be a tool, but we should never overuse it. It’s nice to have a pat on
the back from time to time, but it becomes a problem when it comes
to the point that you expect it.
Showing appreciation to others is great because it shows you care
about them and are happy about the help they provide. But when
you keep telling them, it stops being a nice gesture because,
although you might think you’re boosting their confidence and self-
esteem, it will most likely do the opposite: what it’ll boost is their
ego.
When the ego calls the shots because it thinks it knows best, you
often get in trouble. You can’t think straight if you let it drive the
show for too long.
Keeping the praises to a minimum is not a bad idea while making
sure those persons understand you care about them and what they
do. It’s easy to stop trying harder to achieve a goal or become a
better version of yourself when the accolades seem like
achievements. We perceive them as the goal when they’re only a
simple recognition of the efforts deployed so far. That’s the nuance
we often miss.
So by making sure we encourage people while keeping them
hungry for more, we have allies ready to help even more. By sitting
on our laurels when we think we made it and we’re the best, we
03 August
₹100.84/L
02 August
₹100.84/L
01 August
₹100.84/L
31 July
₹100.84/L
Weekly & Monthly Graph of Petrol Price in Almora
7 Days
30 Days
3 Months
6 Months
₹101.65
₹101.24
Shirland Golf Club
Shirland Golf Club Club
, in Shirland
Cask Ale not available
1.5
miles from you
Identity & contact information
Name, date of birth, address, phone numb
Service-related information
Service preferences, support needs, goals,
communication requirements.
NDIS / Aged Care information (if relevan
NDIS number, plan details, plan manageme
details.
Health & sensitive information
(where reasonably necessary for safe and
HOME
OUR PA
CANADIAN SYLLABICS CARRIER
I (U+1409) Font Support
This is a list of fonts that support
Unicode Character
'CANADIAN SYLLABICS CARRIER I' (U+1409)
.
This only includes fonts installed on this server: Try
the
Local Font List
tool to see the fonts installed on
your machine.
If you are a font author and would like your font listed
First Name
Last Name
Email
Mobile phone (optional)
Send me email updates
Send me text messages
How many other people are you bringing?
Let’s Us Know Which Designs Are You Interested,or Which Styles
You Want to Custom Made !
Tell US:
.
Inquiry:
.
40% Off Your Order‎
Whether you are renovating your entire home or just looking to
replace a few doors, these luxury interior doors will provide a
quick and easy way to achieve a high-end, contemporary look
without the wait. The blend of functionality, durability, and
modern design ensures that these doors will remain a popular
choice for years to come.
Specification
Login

◇ ◇ ◇ ◇ ◇

● What this task involves
Repeat this material verbatim.

● Answer for this exercise
be a tool, but we should never overuse it. It’s nice to have a pat on
the back from time to time, but it becomes a problem when it comes
to the point that you expect it.
Showing appreciation to others is great because it shows you care
about them and are happy about the help they provide. But when
you keep telling them, it stops being a nice gesture because,
although you might think you’re boosting their confidence and self-
esteem, it will most likely do the opposite: what it’ll boost is their
ego.
When the ego calls the shots because it thinks it knows best, you
often get in trouble. You can’t think straight if you let it drive the
show for too long.
Keeping the praises to a minimum is not a bad idea while making
sure those persons understand you care about them and what they
do. It’s easy to stop trying harder to achieve a goal or become a
better version of yourself when the accolades seem like
achievements. We perceive them as the goal when they’re only a
simple recognition of the efforts deployed so far. That’s the nuance
we often miss.
So by making sure we encourage people while keeping them
hungry for more, we have allies ready to help even more. By sitting
on our laurels when we think we made it and we’re the best, we
03 August
₹100.84/L
02 August
₹100.84/L
01 August
₹100.84/L
31 July
₹100.84/L
Weekly & Monthly Graph of Petrol Price in Almora
7 Days
30 Days
3 Months
6 Months
₹101.65
₹101.24
Shirland Golf Club
Shirland Golf Club Club
, in Shirland
Cask Ale not available
1.5
miles from you
Identity & contact information
Name, date of birth, address, phone numb
Service-related information
Service preferences, support needs, goals,
communication requirements.
NDIS / Aged Care information (if relevan
NDIS number, plan details, plan manageme
details.
Health & sensitive information
(where reasonably necessary for safe and
HOME
OUR PA
CANADIAN SYLLABICS CARRIER
I (U+1409) Font Support
This is a list of fonts that support
Unicode Character
'CANADIAN SYLLABICS CARRIER I' (U+1409)
.
This only includes fonts installed on this server: Try
the
Local Font List
tool to see the fonts installed on
your machine.
If you are a font author and would like your font listed
First Name
Last Name
Email
Mobile phone (optional)
Send me email updates
Send me text messages
How many other people are you bringing?
Let’s Us Know Which Designs Are You Interested,or Which Styles
You Want to Custom Made !
Tell US:
.
Inquiry:
.
40% Off Your Order‎
Whether you are renovating your entire home or just looking to
replace a few doors, these luxury interior doors will provide a
quick and easy way to achieve a high-end, contemporary look
without the wait. The blend of functionality, durability, and
modern design ensures that these doors will remain a popular
choice for years to come.
Specification
Login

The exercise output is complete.